Kent State Nursing Faculty Researcher Awarded $2 Million HRSA Grant to Address Maternal Mental Health Workforce Development

James Tudhope, DNP, APRN, PMHNP-BC, NPD-BC, assistant professor and psychiatric mental health nurse practitioner concentration coordinator at Kent State University College of Nursing, was recently awarded a four-year, $2 million grant from the Department of Health and Human Services Health Resources & Services Administration (HRSA) as part of the Advanced Nursing Education Nurse Practitioner Residency Fellowship Program. Tudhope’s research team includes Kent State nursing faculty members Andrea Warner Stidham, Ph.D., MSN, RN, assistant professor and Andrea L. Nelson, MSN, APRN, PMHNP-BC, lecturer, along with Raman Krimpuri, M.D., vice-president and medical director at Portage Path Behavioral Health and Vikil Girdhar, M.D., family medicine physician at AxessPointe Community Health Center.

Grant funds will be used to strengthen ongoing academic-clinical partnerships between Kent State University and Portage Path Behavioral Health. Additionally, funding will support 16 fellows over the course of four years, which will help to expand and enhance the current fellowship program at Portage Path Behavioral Health which began in 2018 and was the first psychiatric specialty program in the nation to be accredited with distinction by the American Nurses Credentialing Center (ANCC). The Advanced Nursing Education Nurse Practitioner Residency and Fellowship (ANE-NPRF) Program is designed to build an individual learning plan around each fellow to identify their level of competency and skill. Intentional mentoring and precepting, including didactics and field experiences, allow fellows to move from proficient to expert levels of care and better equip them to work in a practice environment that serves vulnerable, underserved populations in a community mental health and integrative care environment.

“This grant will allow us to build on our previous success and continue in the naturally evolving direction of our work which has become a focus on maternal mental health issues,” said Tudhope. “We're excited to focus on and intentionally work with this important population in Ohio.”

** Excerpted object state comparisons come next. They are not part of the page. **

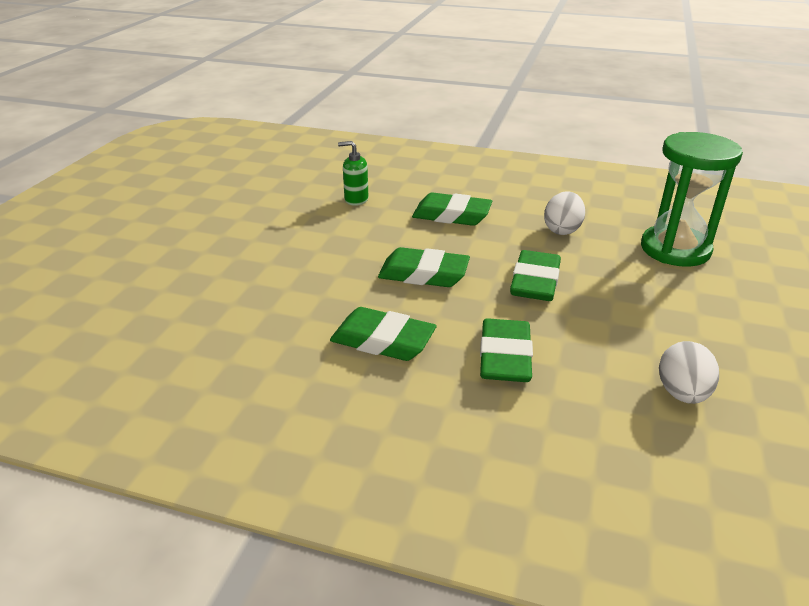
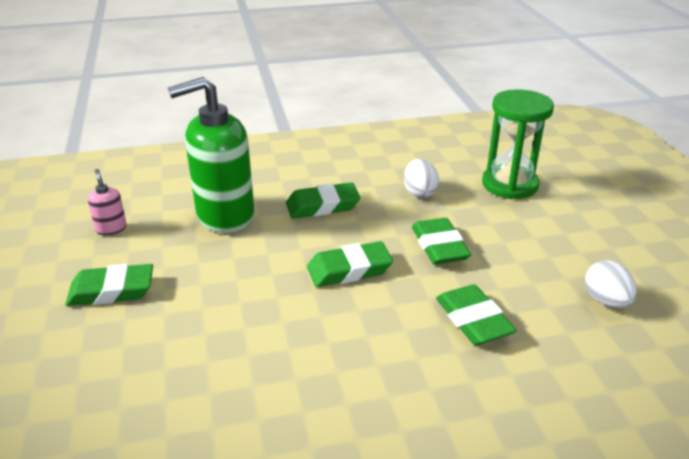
camera: 30 degrees left, 0 degrees up
(257, 185) = (111, 228): none -> pink soap dispenser
(356, 199) = (224, 216): green soap dispenser -> green soap dispenser, size x2.40
(383, 340) = (372, 343): green eraser -> green eraser (111, 290)

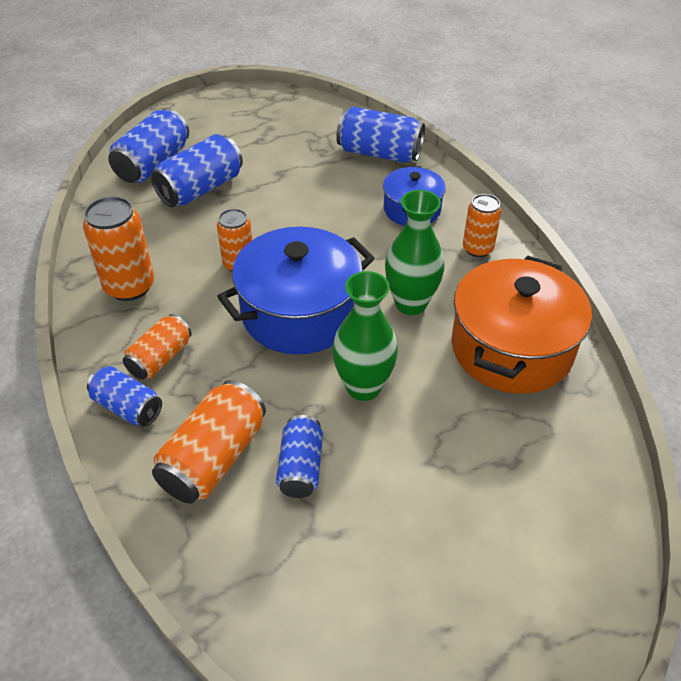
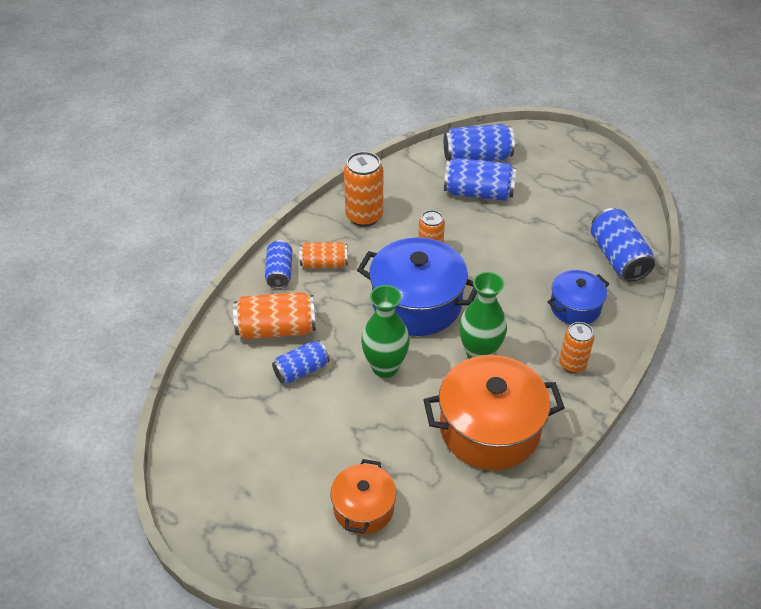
camera: 55 degrees right, 0 degrees up
(545, 513) = (363, 508): none -> orange pot

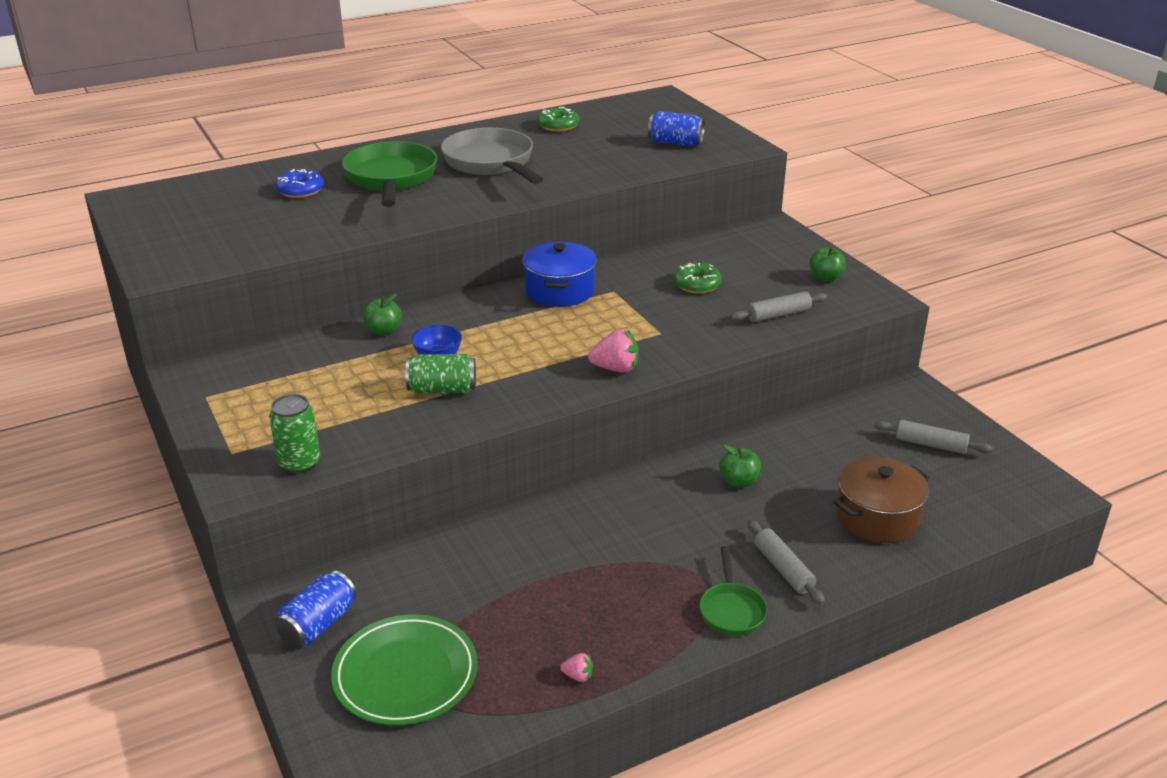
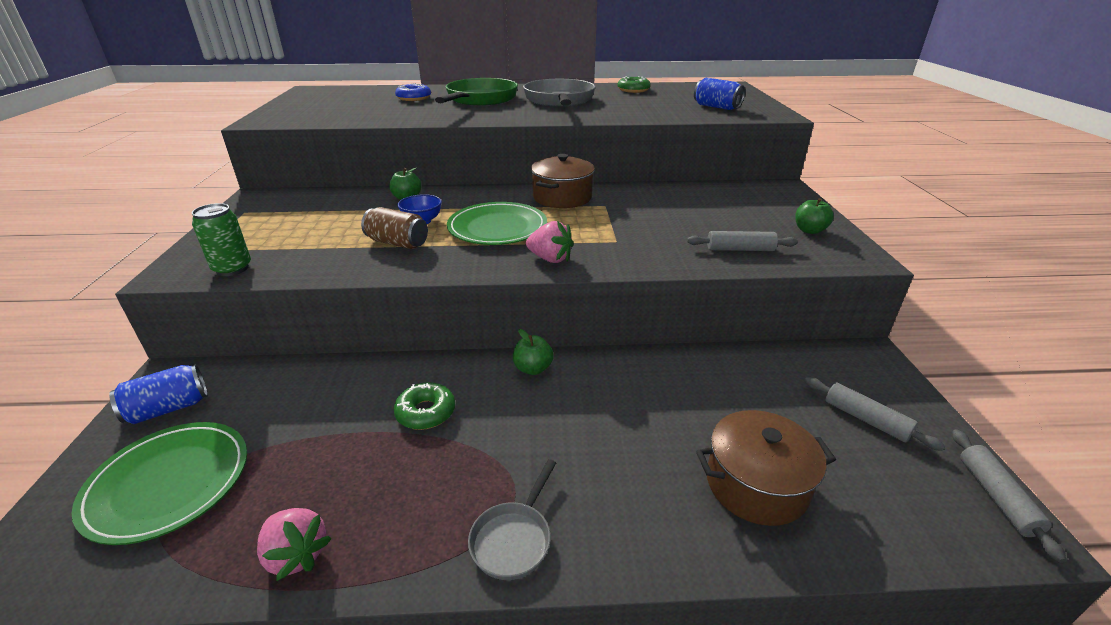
camera: 25 degrees right, 0 degrees up
(442, 389) = (397, 243): green can -> brown can
(528, 346) = (497, 228): none -> green plate
(559, 291) = (562, 197): blue pot -> brown pot
(578, 676) = (296, 554): pink strawberry -> pink strawberry, size x1.92
(697, 284) = (680, 213): green donut -> green donut (426, 412)
(731, 610) = (514, 539): green pan -> grey pan
(739, 481) = (628, 396): green apple -> green apple (533, 368)
(783, 569) = (607, 509): grey rolling pin -> grey rolling pin (996, 497)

Tudhope, whose research primarily focuses on the development and design of advanced practice registered nurse fellowship programs that help ensure a successful transition into practice for new nurse practitioners, explained that maternal mental health issues have been an ongoing interest for many current and past fellows with whom he has worked. Funding through the HRSA grant will allow his team to not only focus on integrative care, but also maternal health.

“One of the things we find ourselves doing more is providing maternal mental health services not only to existing clients, but also new clients and community members who are seeking out those services. Maternal mental health care is defined as before, during and immediately after pregnancy through as long as that specific support is needed. It's an area that we've struggled with as a nation and even in Ohio,” said Tudhope. “It is a vital time for a family's life, particularly for a mother. Perinatal depression is described as the most common, unrecognized complication in the perinatal period. Oftentimes it isn't assessed or diagnosed and may go untreated, which can have a big impact on pregnancy-related deaths.”

Recognizing that most psychiatrists and many behavioral health clinicians receive little formal education in maternal mental health care, Tudhope is excited to begin closing the gap stemming from lack of knowledge, skill and abilities.

“This research is very specific to the workforce development space as it will help us understand how to better create quality training programs for new nurse practitioners in community-based settings that improve access to quality care,” said Tudhope. “Over the next four years, we will bring on four new fellows each fall into a 12-month program where they will transition from recent graduate and step into the field of nursing practice. We will build their confidence and competency. Our newest class of fellows began working with the research team in September.”

Individuals interested in participating in the fellowship program need to be recent graduates from a psychiatric mental health nurse practitioner program and have an interest in and commitment to working with those experiencing complex health needs within the community mental health environment. The application cycle runs annually from January through April. Applicants should contact Tudhope at for additional information regarding the application process.

“I'm excited about making maternal mental health care something that is not going to just be an add-on or a specialty but something that's more integrated into regular practice and standard education,” said Tudhope. “I'm eager to bring this into our practice environment and to work with and train our fellows in this area. I also look forward to applying the lessons learned in the classroom with our master's and DNP program students.”

Tudhope shared that this research will have far-reaching benefits that extend into the northeastern Ohio community and beyond. 

“All of us either currently have or know somebody who has had mental health needs, and it can be very difficult to get access to care. Oftentimes, there is a long wait to meet with a healthcare provider trained in these practices,” said Tudhope. “Our work is helping to build the local workforce by preparing new nurse practitioners to work specifically in community mental health and integrative care settings by enhancing their ability to provide maternal mental health care. Our communities, family members and loved ones are certainly going to benefit.”